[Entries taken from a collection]
^^^^^^^^

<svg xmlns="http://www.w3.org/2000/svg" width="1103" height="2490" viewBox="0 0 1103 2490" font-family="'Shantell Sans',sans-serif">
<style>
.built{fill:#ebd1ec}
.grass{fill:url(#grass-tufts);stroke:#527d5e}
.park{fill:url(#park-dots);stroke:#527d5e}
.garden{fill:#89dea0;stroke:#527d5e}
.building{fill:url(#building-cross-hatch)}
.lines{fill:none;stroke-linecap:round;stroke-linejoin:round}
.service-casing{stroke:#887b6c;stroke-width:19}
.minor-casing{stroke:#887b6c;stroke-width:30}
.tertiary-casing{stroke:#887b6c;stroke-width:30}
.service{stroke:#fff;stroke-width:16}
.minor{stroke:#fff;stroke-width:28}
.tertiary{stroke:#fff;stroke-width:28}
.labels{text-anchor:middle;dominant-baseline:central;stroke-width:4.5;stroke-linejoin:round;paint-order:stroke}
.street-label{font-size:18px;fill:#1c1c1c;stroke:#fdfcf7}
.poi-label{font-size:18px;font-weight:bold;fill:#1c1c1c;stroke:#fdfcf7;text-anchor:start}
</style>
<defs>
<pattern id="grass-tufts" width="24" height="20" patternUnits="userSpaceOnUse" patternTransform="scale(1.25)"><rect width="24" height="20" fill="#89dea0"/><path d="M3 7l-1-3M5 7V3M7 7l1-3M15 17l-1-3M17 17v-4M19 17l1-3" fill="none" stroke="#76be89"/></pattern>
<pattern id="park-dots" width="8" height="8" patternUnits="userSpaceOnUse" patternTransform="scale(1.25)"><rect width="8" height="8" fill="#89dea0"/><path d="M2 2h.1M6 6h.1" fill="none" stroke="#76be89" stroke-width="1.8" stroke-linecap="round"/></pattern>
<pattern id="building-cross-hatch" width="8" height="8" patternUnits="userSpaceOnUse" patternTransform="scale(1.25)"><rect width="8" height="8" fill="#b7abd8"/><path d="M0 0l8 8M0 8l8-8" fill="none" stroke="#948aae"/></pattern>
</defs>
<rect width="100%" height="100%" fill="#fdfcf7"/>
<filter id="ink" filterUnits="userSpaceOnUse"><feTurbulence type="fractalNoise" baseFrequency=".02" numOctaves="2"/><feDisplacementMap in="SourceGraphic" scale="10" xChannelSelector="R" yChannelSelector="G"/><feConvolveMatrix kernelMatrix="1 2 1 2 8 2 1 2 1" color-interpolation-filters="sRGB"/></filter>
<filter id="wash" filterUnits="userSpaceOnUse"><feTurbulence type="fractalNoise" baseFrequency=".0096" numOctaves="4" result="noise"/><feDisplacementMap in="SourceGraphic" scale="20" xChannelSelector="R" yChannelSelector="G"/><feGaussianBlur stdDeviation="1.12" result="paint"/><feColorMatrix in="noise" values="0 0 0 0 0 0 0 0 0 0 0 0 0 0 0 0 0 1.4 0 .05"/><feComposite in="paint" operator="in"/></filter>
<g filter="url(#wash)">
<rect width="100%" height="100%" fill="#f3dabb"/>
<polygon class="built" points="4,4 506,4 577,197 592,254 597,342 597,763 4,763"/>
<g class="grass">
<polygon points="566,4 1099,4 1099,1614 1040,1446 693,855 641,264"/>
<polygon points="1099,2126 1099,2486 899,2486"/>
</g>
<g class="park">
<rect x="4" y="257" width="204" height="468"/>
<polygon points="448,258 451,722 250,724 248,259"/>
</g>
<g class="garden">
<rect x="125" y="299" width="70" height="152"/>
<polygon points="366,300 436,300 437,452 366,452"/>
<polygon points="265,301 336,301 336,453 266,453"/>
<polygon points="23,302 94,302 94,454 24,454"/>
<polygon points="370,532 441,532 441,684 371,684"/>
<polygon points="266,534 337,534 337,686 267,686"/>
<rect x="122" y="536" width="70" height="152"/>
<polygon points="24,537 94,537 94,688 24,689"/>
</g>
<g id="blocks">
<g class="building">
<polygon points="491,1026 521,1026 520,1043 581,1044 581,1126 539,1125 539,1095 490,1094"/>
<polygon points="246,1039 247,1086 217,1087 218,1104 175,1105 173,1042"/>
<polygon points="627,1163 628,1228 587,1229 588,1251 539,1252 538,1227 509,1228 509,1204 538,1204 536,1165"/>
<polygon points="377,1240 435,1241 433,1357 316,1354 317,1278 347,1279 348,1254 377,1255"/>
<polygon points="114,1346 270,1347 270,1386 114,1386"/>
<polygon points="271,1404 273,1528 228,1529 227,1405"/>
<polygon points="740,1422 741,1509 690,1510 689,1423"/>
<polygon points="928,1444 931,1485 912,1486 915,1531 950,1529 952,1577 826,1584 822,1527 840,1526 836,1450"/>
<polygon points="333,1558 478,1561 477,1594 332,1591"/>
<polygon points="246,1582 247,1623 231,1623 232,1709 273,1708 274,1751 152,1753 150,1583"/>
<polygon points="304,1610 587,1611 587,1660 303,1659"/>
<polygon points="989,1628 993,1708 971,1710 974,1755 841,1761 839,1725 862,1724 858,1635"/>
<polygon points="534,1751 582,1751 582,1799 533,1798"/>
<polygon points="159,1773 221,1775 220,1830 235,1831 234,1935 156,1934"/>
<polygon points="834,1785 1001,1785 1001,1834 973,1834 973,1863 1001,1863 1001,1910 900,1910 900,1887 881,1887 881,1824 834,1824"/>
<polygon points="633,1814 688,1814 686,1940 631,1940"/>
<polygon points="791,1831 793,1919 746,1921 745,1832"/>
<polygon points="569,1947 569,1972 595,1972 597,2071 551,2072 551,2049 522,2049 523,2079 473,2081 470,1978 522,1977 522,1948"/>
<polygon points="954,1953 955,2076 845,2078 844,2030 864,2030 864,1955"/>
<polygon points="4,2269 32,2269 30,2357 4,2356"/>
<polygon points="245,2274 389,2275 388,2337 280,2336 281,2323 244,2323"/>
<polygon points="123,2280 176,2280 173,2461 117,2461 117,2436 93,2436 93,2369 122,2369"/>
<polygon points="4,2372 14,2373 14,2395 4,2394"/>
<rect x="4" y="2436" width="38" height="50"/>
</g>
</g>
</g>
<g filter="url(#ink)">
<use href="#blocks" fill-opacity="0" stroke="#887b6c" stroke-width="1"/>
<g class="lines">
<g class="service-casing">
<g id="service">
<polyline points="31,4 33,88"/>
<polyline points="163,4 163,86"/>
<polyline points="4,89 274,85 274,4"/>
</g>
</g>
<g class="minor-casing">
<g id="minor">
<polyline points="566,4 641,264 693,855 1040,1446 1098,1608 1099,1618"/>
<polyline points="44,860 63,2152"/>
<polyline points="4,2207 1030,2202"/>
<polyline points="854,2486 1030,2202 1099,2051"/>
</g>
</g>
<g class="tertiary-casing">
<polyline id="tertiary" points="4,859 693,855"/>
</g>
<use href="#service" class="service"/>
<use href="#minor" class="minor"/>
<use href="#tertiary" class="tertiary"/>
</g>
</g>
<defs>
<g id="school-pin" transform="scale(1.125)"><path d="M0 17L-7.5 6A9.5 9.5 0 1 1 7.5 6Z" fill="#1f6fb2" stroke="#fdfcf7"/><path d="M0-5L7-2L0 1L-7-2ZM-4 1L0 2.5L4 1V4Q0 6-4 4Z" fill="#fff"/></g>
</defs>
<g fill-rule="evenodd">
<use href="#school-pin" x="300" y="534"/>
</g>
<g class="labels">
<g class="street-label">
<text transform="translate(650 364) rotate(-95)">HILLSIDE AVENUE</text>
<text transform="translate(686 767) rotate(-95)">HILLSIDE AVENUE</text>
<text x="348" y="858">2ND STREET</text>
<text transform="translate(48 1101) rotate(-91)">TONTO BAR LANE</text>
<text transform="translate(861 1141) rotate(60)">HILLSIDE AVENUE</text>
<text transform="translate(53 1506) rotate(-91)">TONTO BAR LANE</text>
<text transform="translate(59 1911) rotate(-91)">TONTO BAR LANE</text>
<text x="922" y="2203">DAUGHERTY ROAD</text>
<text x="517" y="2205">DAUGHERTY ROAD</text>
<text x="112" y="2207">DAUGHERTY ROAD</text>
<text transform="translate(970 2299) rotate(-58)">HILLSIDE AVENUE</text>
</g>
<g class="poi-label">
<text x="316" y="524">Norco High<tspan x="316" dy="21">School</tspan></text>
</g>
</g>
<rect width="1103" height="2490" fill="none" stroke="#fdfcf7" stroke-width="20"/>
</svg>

^^^^^^^^

Extract every line above that contains the word "lines".

* **Answer for this exercise**
.lines{fill:none;stroke-linecap:round;stroke-linejoin:round}
<g class="lines">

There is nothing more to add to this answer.